Cybercriminals committing medical identity theft require specific information such as, but not limited to, your name, date of birth, and Social Security number. In addition, these thieves can also make use of your personal health information.

Thieves have several means of obtaining your personal information. They can acquire it from physical sources such as lost Social Security cards, data breaches affecting health insurance organizations, or purchase the information from the dark web. In some cases, thieves get the information directly from the victims over a scam phone call or email. Therefore, be mindful of whom you speak with and what information you share over email. Do not give out this information unless you initiate the call or email.

What Do Cybercriminals Do With Medical Information?

Cybercriminals have many uses for stolen medical identities. For example, thieves can use the information to procure medical benefits and drugs, or bill the government or insurance companies without your consent.

Protect your identity and medical information by taking necessary steps such as:

  • Obtaining a copy of your medical records.
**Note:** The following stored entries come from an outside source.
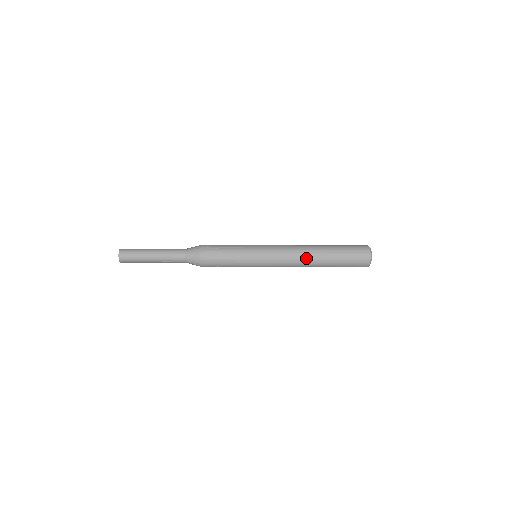
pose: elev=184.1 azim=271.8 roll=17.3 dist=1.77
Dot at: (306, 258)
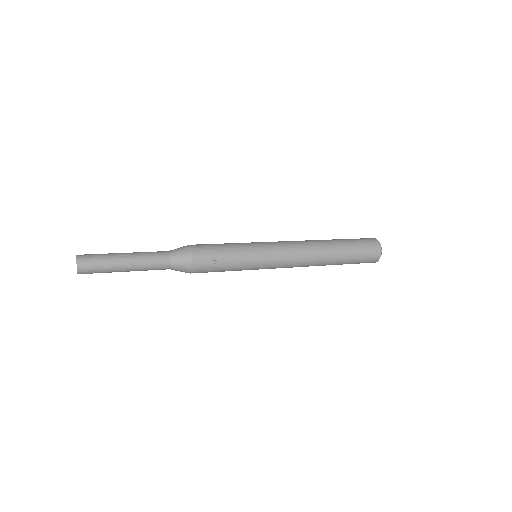
Dot at: (314, 245)
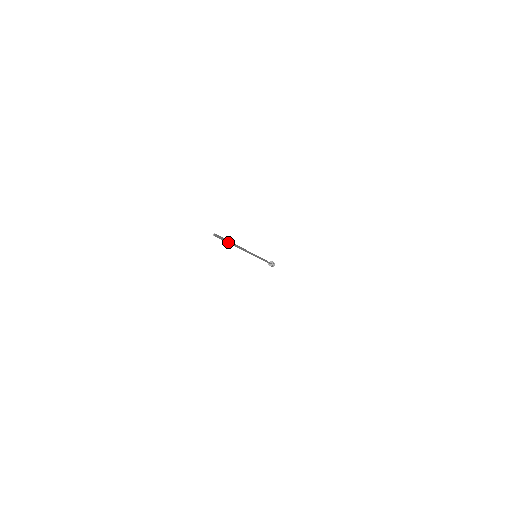
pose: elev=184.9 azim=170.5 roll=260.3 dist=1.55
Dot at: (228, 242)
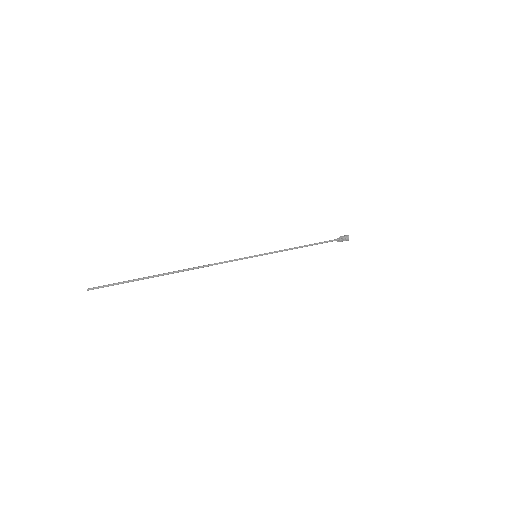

Federal law gives you the right to have this information in most cases. Ask your doctor for a copy of your records to ensure you have the information necessary to prove identity theft.
  • Reviewing your explanation of benefits. Always request information about your benefits and the insurance used for each medical visit. Once you receive this, compare it to your records. If it does not match your records, there could be a problem.
  • Keeping your medical information safe. Never give out your medical information unless you are making first contact and know whom you are giving it to.


If you take these precautions, you should considerably reduce the risk of medical identity theft. However, if you believe you have been a victim of medical identity theft, you should contact the police and your insurance company. If you are concerned that a thief has used your information for more than medical purposes, you may want to get in touch with your financial institutions. It may also be good to run a self-background check to ensure your identity has not been used for criminal purposes.